Ambiguity in the English name UTF - Universal transformation format

From: Alain LaBont\i SCT (
Date: Tue Sep 02 1997 - 11:02:23 EDT

A 14:41 97-09-01 -0700, Misha Wolf a écrit :
>Ed Hart responded privately but I trust he won't object to my forwarding his
>> From amendment 2: UCS Transformation format 8 (UTF-8)
>> I'll see you on Wednesday afternoon.
>> Best regards,
>> Ed
>> ----------
>> From: Misha Wolf []
>> Sent: 01 September, 1997 17:11
>> To: Multiple Recipients of
>> Subject: Re: Charset policy - Post Munich
>> [I'm copying this mail to the unicode list. If any Unicoder responds,
>> please copy your response to (]
>> A couple of minor comments:
>> > (Note: ISO 10646 calls the UTF-8 CES a "Transfer Format" rather
>> > than a "character encoding scheme", but it fits the charset report
>> > definition of a character encoding scheme).
>> As I'm on the road (actually at the Eleventh International Unicode
>> Conference), I don't have access to the ISO 10646 amendments. I think
>> that ISO 10646 calls UTF-8 a "Transformation Format", not a "Transfer
>> Format". Can anyone check this? RFC 2130 contains many incorrect
>> definitions including those of ASCII (!) and of UTF; please let's not
>> add to them.

[Alain] :

There was an issue with translating the name "Universal Transformation
Format" into French. This is so ambiguous a name that we had to change it
in French.

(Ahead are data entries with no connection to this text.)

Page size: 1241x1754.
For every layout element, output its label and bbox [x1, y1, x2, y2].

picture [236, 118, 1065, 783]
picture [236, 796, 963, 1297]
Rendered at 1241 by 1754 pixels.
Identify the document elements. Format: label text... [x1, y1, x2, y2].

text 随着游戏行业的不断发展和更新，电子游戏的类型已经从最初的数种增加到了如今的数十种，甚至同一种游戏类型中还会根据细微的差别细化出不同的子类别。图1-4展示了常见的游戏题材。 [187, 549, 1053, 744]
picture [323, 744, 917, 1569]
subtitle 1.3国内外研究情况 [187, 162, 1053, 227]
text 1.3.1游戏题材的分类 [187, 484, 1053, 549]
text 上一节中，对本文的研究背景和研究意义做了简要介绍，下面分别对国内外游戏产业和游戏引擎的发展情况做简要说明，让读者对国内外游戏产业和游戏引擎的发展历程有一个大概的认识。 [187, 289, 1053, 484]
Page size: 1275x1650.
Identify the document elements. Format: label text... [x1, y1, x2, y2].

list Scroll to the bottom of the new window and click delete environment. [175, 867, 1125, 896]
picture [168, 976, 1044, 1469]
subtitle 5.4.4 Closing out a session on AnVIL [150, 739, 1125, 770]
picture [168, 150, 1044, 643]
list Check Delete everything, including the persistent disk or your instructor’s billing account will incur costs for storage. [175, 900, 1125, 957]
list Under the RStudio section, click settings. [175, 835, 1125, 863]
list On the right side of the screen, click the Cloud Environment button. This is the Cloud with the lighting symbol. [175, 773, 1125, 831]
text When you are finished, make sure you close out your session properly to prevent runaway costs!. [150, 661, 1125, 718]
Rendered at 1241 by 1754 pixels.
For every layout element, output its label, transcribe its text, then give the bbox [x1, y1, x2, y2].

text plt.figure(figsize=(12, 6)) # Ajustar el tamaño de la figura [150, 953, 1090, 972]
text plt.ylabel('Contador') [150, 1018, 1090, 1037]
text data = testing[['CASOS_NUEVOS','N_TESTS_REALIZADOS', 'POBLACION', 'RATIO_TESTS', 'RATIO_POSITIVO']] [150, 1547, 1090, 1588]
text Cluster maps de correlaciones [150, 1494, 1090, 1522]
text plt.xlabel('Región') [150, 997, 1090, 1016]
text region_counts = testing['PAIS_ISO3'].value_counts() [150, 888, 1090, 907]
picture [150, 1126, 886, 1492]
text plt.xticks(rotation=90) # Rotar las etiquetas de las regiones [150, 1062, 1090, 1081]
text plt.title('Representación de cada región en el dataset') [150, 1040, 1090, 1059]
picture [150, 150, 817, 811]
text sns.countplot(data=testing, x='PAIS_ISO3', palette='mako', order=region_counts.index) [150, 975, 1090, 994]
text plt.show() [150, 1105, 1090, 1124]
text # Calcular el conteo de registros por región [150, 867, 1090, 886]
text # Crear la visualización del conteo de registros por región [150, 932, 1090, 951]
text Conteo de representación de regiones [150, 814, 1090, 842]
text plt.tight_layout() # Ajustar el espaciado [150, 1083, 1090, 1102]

The British editor of the English version of the Universal
Character Set standard agreed that this was indeed a very bad phrasing in
English too (in French it is worse, to render the ambiguity, we would need
to twist our brains for a month).

In French we decided rather to call it the equivalent of "universal
transformed format". English won't be changed as it is too known now.